TASK:
Look through the data below, tally the lines where "grade" occurs, and write the total alone.

GIVEN DATA:

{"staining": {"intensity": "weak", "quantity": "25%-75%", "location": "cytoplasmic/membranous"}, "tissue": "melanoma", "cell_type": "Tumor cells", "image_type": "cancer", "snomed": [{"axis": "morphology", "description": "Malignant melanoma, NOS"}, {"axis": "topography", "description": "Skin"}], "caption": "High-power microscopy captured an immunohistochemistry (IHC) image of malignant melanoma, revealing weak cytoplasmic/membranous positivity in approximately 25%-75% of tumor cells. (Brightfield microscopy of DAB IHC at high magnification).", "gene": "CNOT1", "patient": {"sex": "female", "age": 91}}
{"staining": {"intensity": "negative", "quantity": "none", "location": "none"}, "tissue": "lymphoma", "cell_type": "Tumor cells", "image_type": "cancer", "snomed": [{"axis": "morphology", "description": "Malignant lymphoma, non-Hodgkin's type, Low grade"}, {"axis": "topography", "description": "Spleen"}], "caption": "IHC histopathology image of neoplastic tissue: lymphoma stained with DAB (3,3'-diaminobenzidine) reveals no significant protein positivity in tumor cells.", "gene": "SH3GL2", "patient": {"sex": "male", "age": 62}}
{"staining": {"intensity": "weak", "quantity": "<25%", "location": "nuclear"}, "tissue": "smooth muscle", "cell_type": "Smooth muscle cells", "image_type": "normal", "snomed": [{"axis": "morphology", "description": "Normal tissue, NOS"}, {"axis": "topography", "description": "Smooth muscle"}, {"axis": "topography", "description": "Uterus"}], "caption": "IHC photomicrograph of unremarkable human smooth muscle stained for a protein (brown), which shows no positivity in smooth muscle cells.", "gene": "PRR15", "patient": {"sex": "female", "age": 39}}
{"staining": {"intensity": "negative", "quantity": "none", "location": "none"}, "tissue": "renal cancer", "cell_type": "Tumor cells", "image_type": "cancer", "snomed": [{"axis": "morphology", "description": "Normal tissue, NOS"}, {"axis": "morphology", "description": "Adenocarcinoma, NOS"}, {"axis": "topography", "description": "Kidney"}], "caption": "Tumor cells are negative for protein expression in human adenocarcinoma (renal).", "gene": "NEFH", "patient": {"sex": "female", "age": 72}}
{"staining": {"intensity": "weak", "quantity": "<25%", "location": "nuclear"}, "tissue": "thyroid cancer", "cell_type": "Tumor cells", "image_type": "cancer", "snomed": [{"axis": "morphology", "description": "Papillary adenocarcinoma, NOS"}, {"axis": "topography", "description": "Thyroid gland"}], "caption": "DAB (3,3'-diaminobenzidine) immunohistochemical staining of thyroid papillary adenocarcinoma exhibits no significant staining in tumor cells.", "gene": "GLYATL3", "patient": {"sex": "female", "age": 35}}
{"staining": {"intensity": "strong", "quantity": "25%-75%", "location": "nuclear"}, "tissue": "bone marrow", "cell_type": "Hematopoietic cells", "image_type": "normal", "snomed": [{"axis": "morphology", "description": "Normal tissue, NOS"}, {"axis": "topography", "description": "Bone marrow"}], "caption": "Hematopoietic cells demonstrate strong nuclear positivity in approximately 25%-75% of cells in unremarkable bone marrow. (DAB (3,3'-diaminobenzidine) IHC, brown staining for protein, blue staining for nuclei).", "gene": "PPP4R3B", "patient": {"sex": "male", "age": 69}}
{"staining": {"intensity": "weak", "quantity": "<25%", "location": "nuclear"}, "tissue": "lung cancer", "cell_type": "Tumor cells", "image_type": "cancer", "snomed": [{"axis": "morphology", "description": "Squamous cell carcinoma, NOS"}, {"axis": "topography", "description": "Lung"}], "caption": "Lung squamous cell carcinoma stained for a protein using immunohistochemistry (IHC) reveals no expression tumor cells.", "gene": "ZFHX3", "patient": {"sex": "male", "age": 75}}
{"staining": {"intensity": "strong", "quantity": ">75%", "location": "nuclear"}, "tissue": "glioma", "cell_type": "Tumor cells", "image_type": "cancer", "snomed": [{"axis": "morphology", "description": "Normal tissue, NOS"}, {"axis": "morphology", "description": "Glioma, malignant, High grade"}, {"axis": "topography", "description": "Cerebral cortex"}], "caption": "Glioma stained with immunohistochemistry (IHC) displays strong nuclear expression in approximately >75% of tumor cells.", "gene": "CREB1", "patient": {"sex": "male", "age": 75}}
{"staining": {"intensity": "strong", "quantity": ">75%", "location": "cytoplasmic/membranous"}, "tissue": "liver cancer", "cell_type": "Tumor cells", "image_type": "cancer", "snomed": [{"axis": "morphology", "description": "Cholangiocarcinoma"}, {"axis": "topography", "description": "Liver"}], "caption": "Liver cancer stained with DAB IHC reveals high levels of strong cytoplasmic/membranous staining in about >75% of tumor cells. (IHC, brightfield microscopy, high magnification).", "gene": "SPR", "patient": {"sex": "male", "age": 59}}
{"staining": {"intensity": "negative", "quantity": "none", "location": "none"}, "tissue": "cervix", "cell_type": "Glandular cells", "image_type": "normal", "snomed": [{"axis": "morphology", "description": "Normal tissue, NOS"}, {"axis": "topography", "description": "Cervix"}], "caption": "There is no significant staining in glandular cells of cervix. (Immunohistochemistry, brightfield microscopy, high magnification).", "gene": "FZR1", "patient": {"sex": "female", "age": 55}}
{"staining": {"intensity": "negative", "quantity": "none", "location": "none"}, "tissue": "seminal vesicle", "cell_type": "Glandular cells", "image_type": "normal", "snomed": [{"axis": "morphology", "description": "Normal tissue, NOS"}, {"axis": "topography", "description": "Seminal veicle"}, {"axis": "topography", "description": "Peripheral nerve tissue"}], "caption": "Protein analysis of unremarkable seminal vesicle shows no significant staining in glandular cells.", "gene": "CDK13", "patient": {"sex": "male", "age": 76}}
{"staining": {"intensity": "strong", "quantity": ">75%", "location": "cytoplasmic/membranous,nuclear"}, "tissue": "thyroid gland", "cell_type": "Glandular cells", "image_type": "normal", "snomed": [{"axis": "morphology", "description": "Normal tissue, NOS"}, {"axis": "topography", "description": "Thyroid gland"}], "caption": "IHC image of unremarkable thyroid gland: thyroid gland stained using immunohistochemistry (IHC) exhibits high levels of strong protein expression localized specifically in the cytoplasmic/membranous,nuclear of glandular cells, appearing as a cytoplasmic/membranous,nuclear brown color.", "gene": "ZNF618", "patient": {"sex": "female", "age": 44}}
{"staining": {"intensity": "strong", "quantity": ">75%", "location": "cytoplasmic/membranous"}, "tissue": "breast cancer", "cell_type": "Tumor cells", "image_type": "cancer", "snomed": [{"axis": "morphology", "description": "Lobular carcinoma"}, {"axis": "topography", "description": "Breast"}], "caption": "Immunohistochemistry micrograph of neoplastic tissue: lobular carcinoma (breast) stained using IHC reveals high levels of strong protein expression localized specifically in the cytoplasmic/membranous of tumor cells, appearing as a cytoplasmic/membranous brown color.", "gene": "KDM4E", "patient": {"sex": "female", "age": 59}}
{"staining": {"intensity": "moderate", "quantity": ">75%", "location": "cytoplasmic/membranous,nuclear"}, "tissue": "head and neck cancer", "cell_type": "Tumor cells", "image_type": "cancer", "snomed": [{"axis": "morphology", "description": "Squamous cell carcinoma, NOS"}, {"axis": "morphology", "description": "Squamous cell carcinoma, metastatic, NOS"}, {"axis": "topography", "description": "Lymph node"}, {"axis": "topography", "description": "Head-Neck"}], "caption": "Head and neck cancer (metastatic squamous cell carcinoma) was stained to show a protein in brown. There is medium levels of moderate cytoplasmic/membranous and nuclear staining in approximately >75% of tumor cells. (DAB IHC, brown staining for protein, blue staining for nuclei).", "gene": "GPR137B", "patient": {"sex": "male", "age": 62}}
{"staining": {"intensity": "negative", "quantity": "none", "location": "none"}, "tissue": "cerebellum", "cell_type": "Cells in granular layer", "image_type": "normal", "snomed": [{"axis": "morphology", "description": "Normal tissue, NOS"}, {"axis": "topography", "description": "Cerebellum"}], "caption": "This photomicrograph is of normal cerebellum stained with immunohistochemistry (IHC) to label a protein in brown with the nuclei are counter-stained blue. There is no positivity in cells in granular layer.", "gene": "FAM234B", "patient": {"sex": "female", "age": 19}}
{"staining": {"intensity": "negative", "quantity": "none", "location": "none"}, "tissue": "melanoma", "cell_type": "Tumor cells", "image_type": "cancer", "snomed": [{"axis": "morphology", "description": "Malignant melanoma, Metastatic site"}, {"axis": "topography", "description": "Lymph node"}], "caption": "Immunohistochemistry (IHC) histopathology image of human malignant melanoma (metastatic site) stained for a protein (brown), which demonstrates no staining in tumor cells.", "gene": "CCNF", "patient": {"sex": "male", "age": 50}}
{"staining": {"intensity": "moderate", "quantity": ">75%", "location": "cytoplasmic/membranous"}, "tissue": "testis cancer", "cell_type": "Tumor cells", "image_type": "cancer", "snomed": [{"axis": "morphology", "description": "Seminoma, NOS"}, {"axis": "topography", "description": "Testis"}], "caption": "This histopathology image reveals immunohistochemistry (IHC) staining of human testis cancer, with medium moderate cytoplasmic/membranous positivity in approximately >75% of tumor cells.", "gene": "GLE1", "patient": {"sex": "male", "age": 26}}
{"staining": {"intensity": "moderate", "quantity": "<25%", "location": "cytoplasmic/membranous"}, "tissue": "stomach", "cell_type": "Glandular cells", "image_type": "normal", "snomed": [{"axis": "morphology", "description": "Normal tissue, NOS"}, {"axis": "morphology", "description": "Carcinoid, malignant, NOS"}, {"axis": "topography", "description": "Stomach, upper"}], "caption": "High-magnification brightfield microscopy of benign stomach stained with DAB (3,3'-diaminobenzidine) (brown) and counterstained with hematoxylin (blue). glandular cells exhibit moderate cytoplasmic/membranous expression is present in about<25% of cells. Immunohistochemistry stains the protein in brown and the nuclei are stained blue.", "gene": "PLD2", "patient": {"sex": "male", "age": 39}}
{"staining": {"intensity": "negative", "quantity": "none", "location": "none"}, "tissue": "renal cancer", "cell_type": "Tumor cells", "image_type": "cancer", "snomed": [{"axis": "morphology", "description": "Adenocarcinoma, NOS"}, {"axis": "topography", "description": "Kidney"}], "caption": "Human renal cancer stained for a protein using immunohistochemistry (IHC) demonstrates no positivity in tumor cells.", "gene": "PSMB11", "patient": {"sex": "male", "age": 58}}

RESULT OF THIS EXERCISE:
2